* _Aim of the task_
If a line below includes the string "ОГБПОУ", copy it.

* _Records for this exercise_
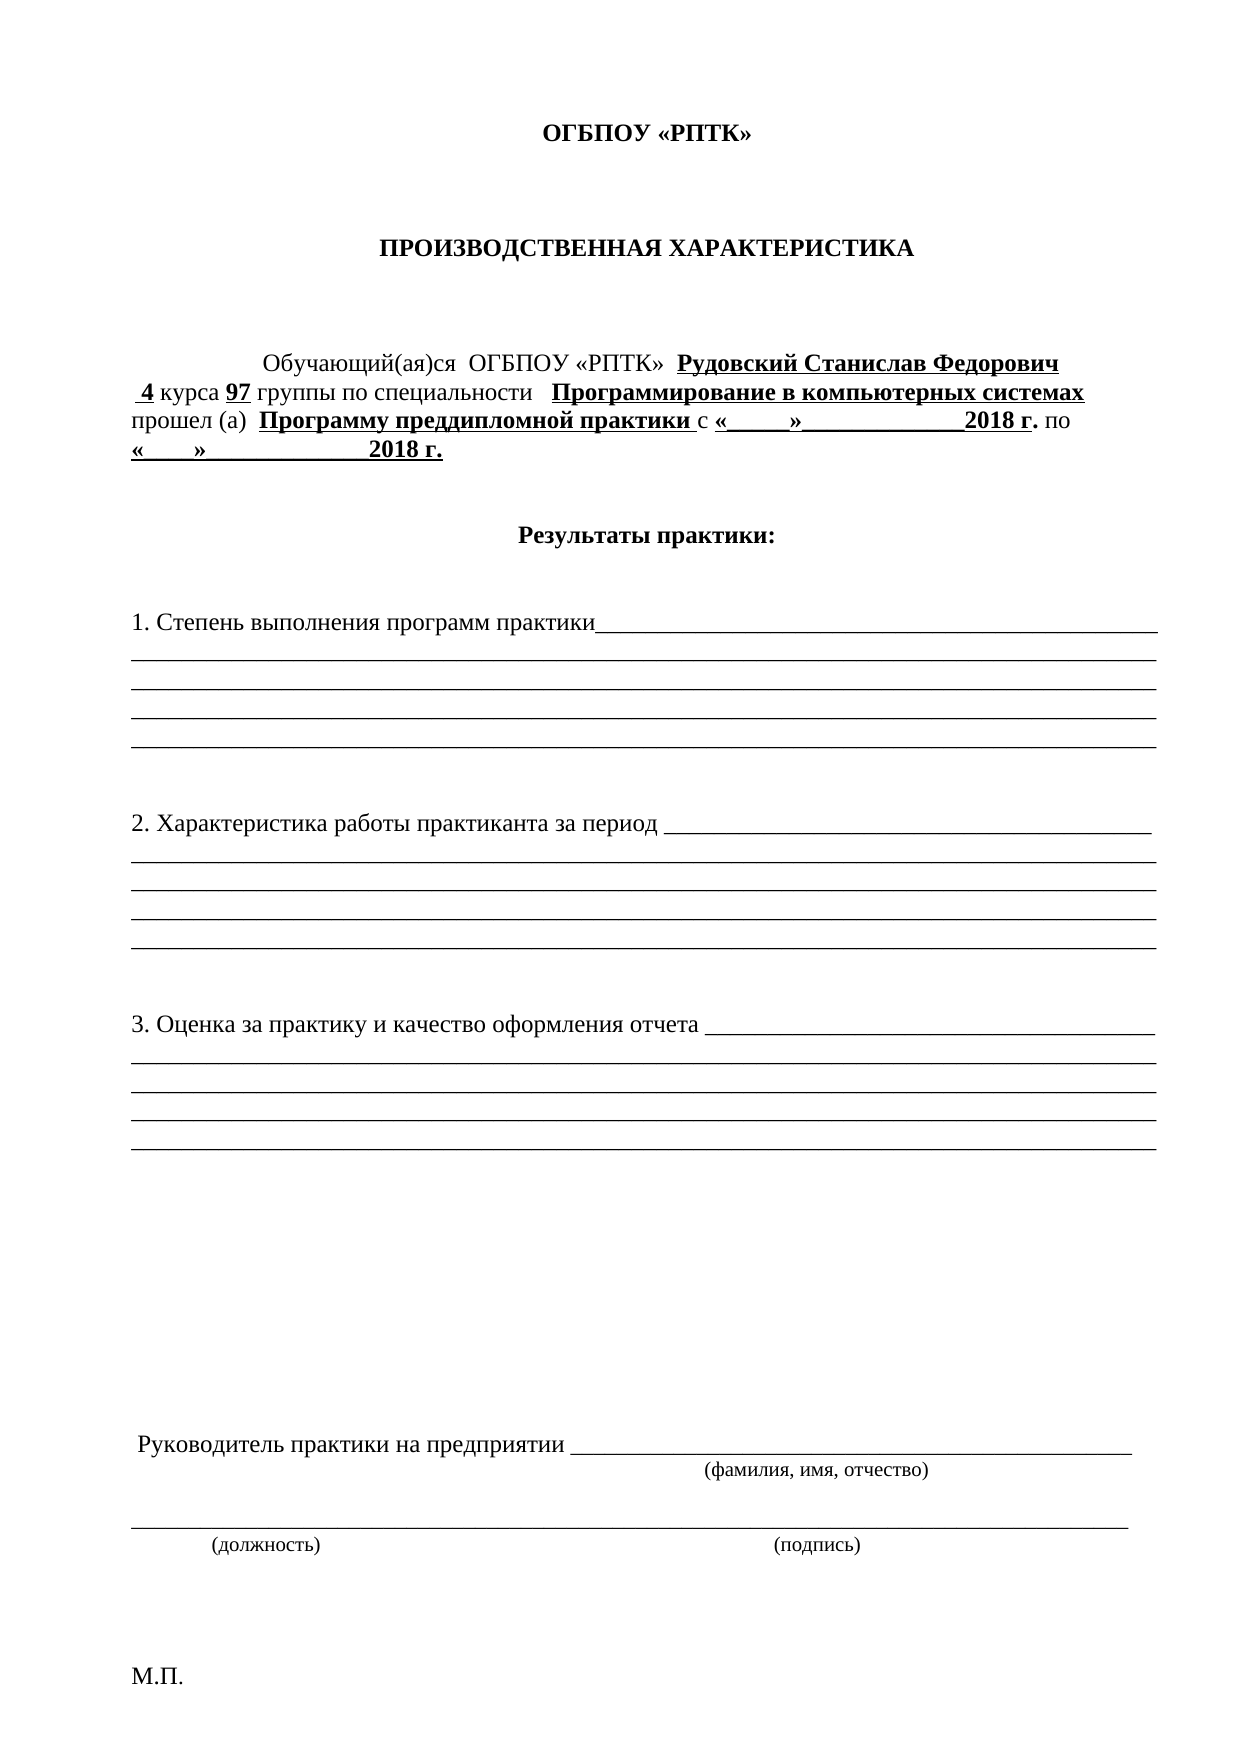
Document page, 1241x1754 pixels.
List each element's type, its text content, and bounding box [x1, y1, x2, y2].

text (должность) (подпись) [131, 1532, 1162, 1556]
text __________________________________________________________________________________ __________________________________________________________________________________ __________________________________________________________________________________ [131, 1038, 1162, 1124]
text (фамилия, имя, отчество) [131, 1457, 1162, 1481]
text __________________________________________________________________________________ [131, 664, 1162, 693]
text __________________________________________________________________________________ [131, 923, 1162, 952]
text 1. Степень выполнения программ практики_____________________________________________ [131, 607, 1162, 636]
text ПРОИЗВОДСТВЕННАЯ ХАРАКТЕРИСТИКА [131, 233, 1162, 262]
text Результаты практики: [131, 521, 1162, 549]
text Обучающий(ая)ся ОГБПОУ «РПТК» Рудовский Станислав Федорович [131, 348, 1162, 377]
text __________________________________________________________________________________ [131, 894, 1162, 923]
text 4 курса 97 группы по специальности Программирование в компьютерных системах прошел (а) Программу преддипломной практики с «_____»_____________2018 г. по «____»_____________2018 г. [131, 377, 1162, 463]
text __________________________________________________________________________________ [131, 1124, 1162, 1153]
text __________________________________________________________________________________ [131, 636, 1162, 664]
text Руководитель практики на предприятии _________________________________________________ [131, 1429, 1162, 1457]
text М.П. [131, 1661, 1162, 1690]
text __________________________________________________________________________________ [131, 693, 1162, 722]
text ОГБПОУ «РПТК» [131, 118, 1162, 147]
text __________________________________________________________________________________ __________________________________________________________________________________ [131, 837, 1162, 894]
text 2. Характеристика работы практиканта за период _______________________________________ [131, 808, 1162, 837]
text 3. Оценка за практику и качество оформления отчета ____________________________________ [131, 1009, 1162, 1038]
text __________________________________________________________________________________ [131, 722, 1162, 751]
text _______________________________________________________________________________________ [131, 1506, 1162, 1532]
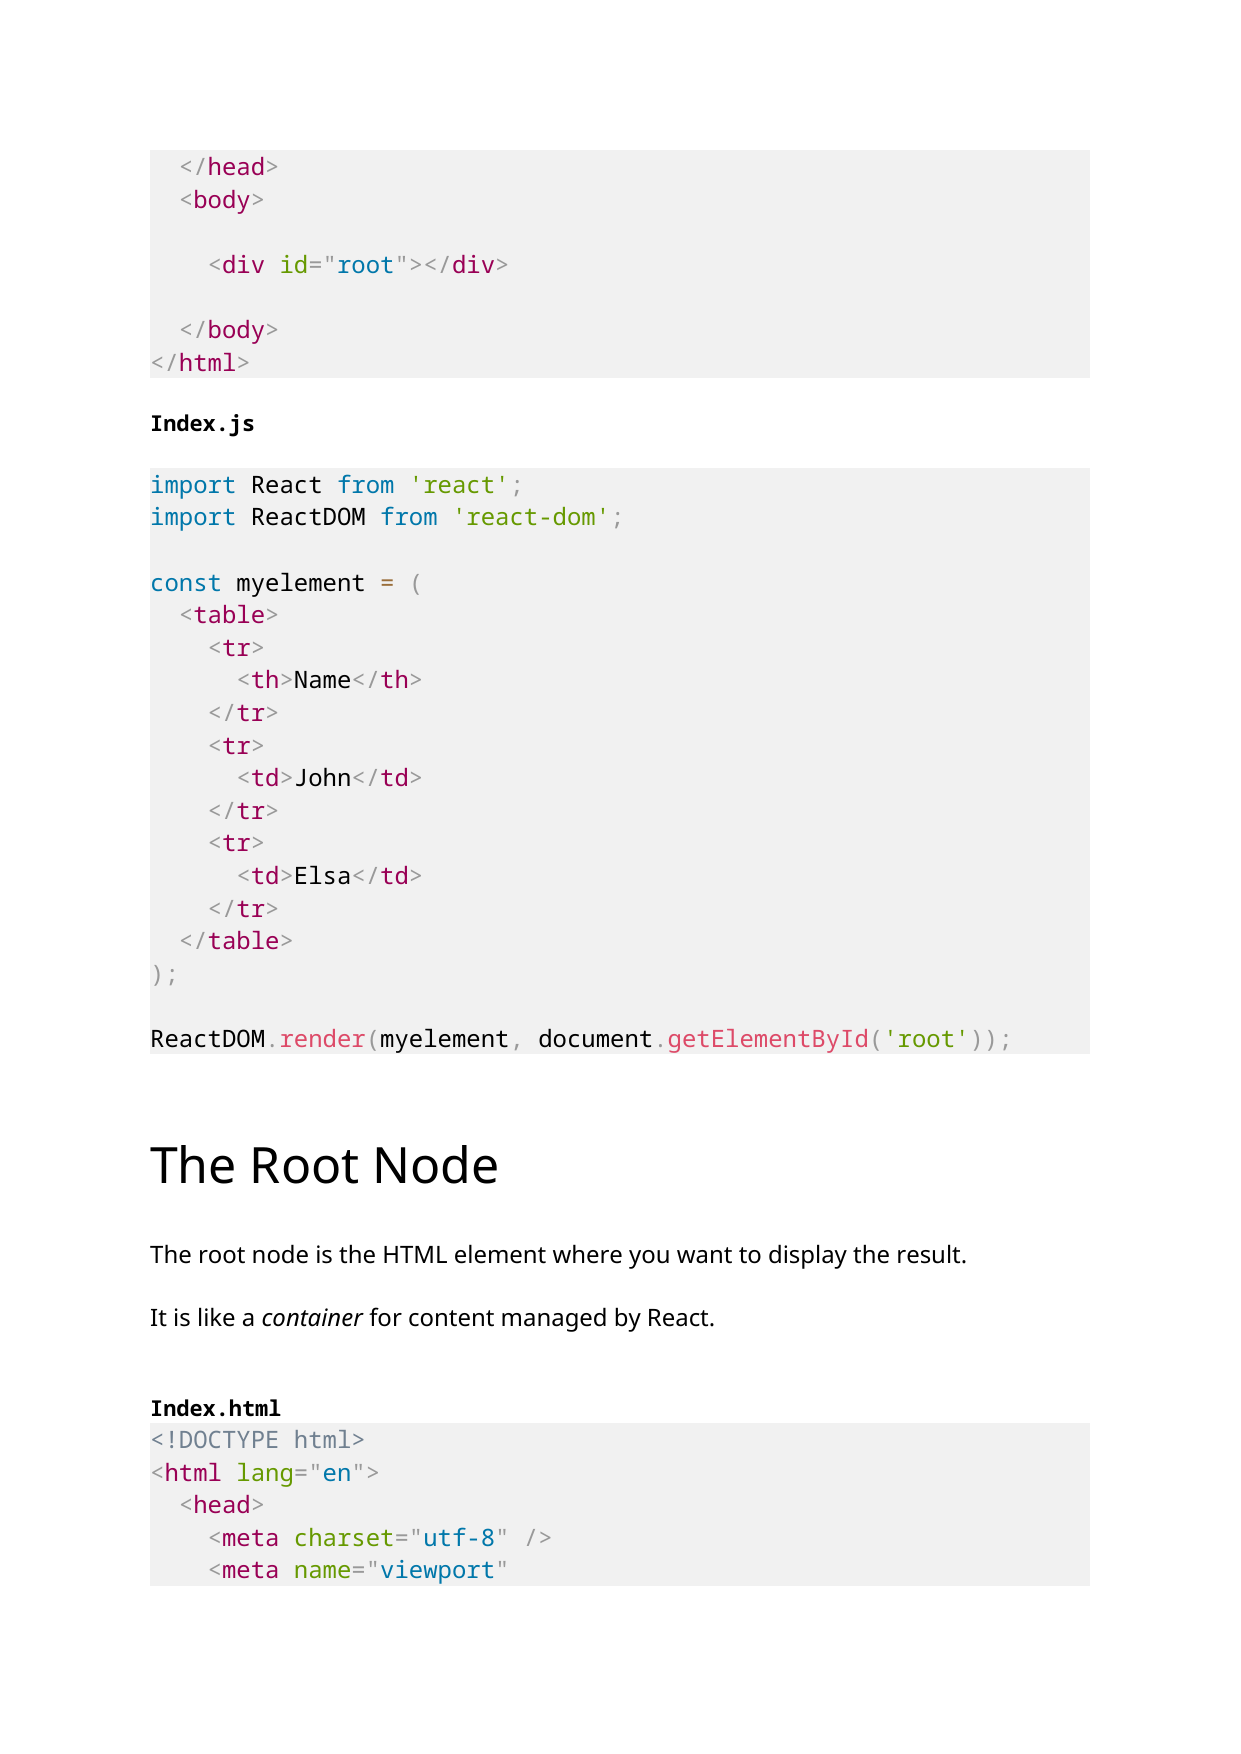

* _Answer area_
text Обучающий(ая)ся ОГБПОУ «РПТК» Рудовский Станислав Федорович [131, 348, 1162, 377]
text ОГБПОУ «РПТК» [131, 118, 1162, 147]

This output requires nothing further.